A 90-Year-Old Man Spent $10,000 On A Newspaper Ad To Tell AT&T Their Service Was Slow
A 90-year old Los Angeles resident has taken out two quarter-page newspaper ads to tell AT&T's CEO that his internet service is too slow.
What? Were MySpace, YikYak, and Vine all down? He took his complaint to the newspaper, lol.
But listen, Aaron Epstein (tough last name these days) is not the hero that this country deserves; he is the hero this country needs. Because everyone and their mother feels this guys pain, but not everyone has $10,000 to let these companies know how shitty they are. Slow internet may be the single worst first-world problem to ever strike this planet. And then on top of that, calling an internet company may be the single biggest hassle of the modern universe. And apparently this guy tried to make that call over and over and over. Probably been on hold for a third of his life already. I'm suprised that at 90 years old, this was the course of action he chose to take. If I was 90 years old and had slow internet, I'd probably blow my brains out. He lists his hobbies as "streaming videos and watching television on the internet". If your service is slow, your hobbies at 90 years old need to be knitting and playing chess, not watching Netflix.
Let's get one thing straight though: this 90 year old man stays RIGHT ON BRAND. The old-timer took an ad out in the NEWSPAPER? Buddy I didn't even know those still existed. I thought you had to read the Wall Street Journal online these days. You're telling me there's still paper delivery boys? I thought that shit ended after Newsies got released on.....VHS. Newspapers are still around, lol. You learn something new every day.
Aaron Epstein spent $10,000 for the two ads to be featured in two separate editions of The Wall Street Journal on February 3 - despite friends and family urging him to use social media to get his message out.

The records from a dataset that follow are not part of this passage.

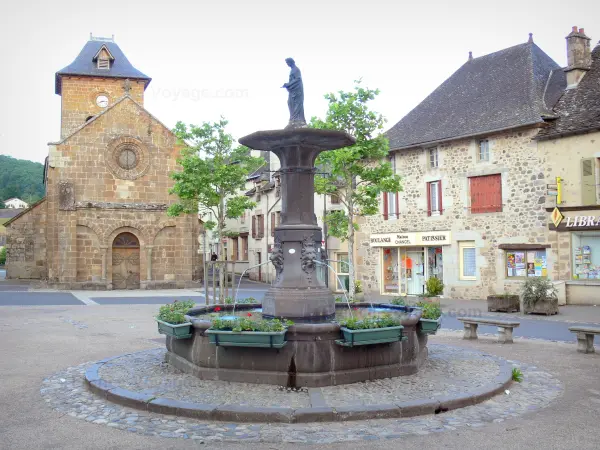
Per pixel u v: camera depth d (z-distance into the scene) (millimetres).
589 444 5680
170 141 33844
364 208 20922
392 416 6547
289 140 9461
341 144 9812
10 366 9742
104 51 38906
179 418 6582
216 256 39781
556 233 21062
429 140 25016
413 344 8438
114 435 6020
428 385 7641
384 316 8609
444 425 6285
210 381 7934
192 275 33719
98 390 7652
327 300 9461
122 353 11094
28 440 5887
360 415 6480
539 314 18125
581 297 20266
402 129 27250
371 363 7984
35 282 36344
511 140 22500
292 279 9500
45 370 9398
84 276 31844
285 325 7707
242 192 46281
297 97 10062
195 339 8273
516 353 10969
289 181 9836
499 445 5652
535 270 21891
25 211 39250
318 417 6418
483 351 11109
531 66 24375
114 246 32625
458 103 26000
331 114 19656
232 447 5637
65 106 38312
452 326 15781
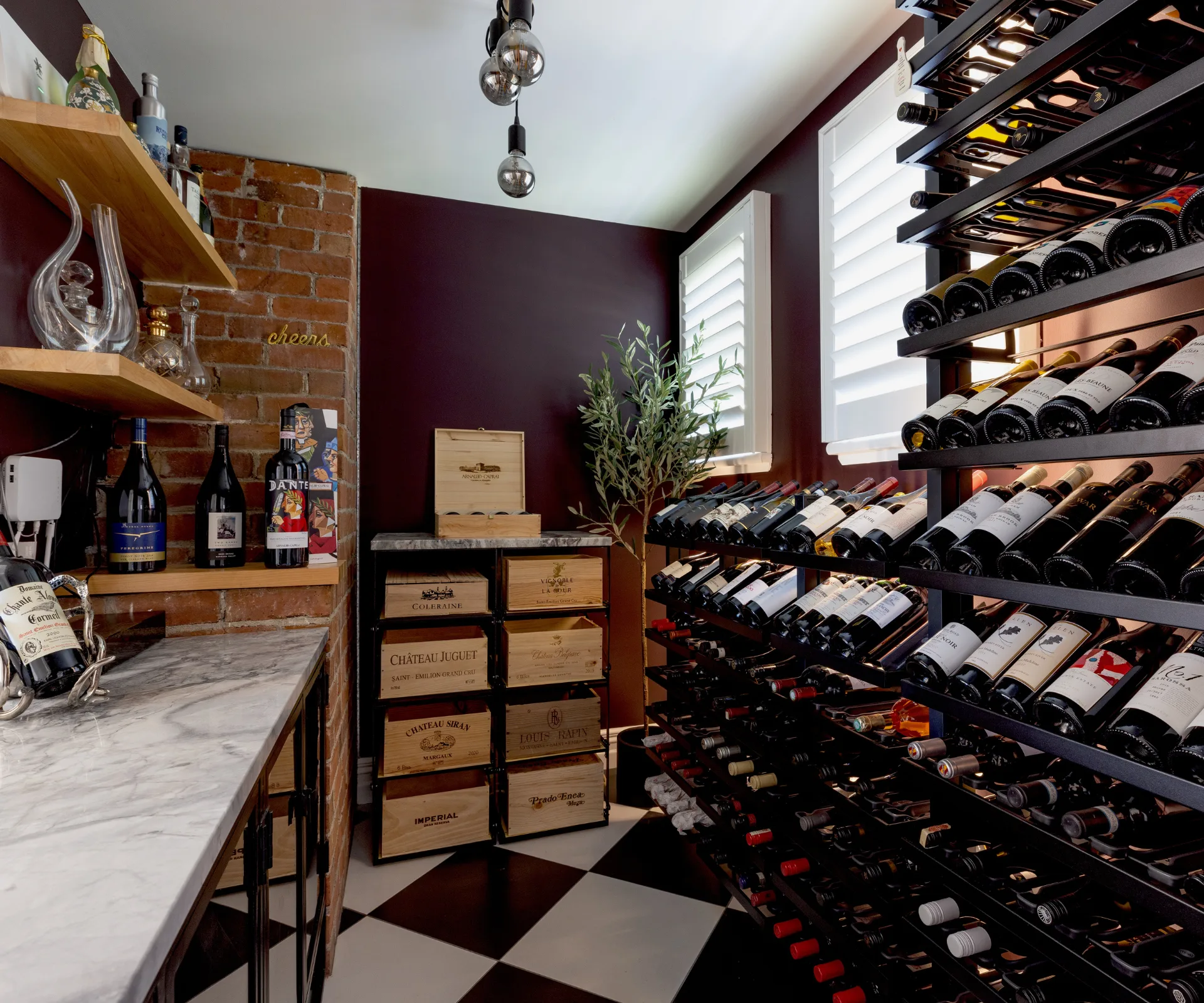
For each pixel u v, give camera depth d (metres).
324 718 1.64
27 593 1.03
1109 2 0.79
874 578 1.56
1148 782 0.75
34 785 0.78
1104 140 0.82
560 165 2.56
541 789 2.42
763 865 1.75
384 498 2.82
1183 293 1.08
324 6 1.68
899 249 1.79
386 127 2.24
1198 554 0.79
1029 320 0.93
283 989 1.13
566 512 3.05
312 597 1.79
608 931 1.89
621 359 3.13
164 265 1.81
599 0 1.68
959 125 1.04
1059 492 1.10
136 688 1.19
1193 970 0.81
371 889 2.10
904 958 1.30
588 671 2.47
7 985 0.44
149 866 0.60
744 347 2.56
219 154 2.09
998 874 1.05
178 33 1.76
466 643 2.33
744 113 2.23
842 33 1.83
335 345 2.13
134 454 1.64
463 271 2.92
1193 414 0.77
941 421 1.10
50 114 1.11
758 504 2.03
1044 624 1.04
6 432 1.31
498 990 1.65
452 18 1.72
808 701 1.61
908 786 1.40
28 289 1.34
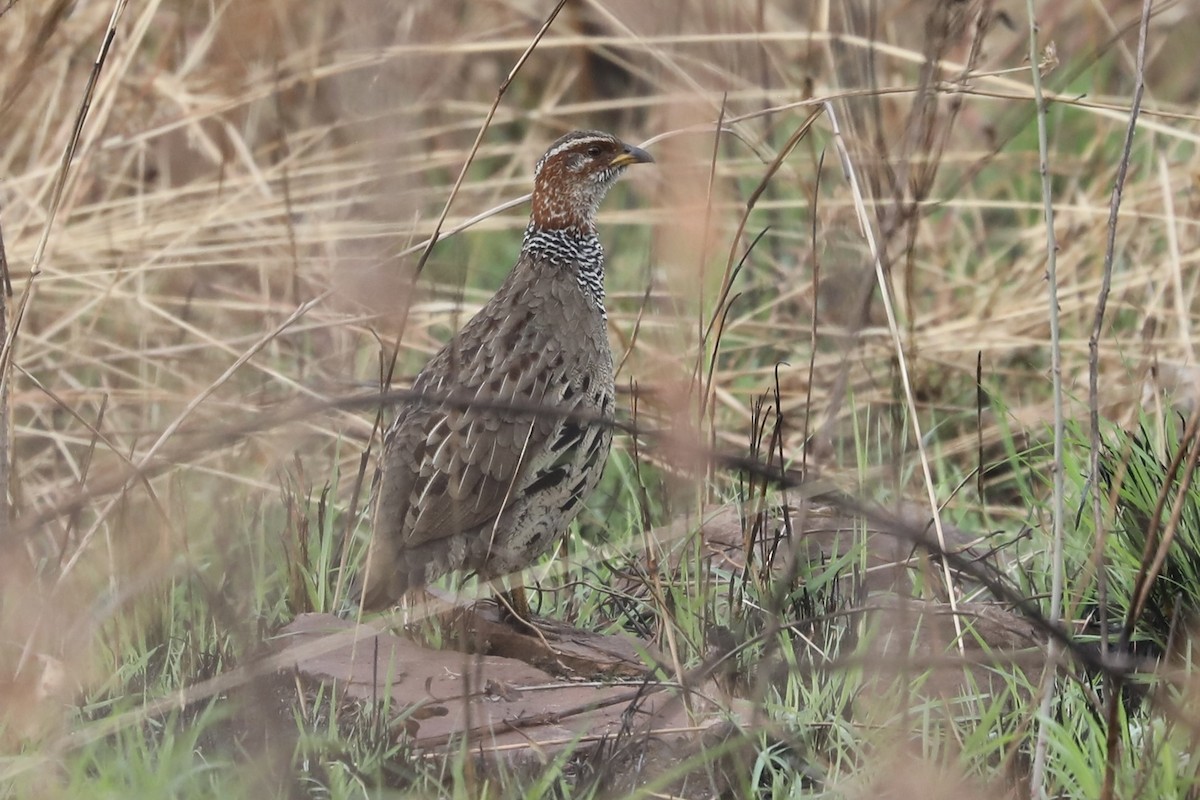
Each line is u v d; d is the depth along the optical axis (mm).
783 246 15008
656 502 11258
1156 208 14227
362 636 8711
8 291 10086
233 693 8141
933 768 7262
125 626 9195
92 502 10797
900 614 7699
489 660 9062
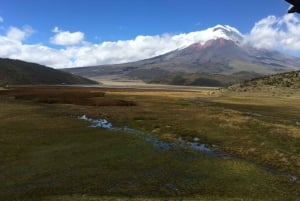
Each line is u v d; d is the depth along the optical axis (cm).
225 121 6150
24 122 6084
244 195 2734
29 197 2644
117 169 3372
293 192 2816
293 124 5978
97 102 10038
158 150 4156
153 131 5394
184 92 18788
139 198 2634
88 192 2756
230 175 3222
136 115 7169
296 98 11812
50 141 4622
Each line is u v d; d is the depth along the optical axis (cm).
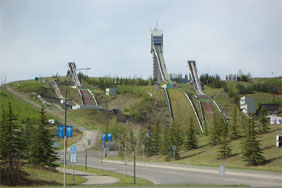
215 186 4038
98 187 4041
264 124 9656
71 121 17912
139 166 8088
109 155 10775
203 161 8469
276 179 5097
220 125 10494
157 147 10538
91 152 11500
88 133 14912
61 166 7662
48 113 19325
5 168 4831
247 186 4041
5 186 4256
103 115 19750
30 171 5303
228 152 8275
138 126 18612
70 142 13162
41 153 6131
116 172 6800
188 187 3881
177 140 10956
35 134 6425
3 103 18350
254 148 7144
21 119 15462
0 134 5631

That's the best part of this story. He's tossing around this F you money on a platform that hasn't been applicable since dinosaurs walked the earth. I mean, $10,000 in the 1800s, when newspapers were last relevant, is worth like a billion dollars today. But he chose to put it in print. Meanwhile, his friends and family were begging him to use social media but he wouldn't budge. I do have to give the man credit for this, even if he did it unintentionally. Because at any given moment on Twitter, you can search and find no less than a hundred complaints for any cable or internet company. Outages, running slow, and awful customer service. Those complaints are a dime a dozen. I see those every day and never bat an eye. But instead he chose the newspaper and now everyone is talking about it on social media and now it's getting blogged. Next level thinking?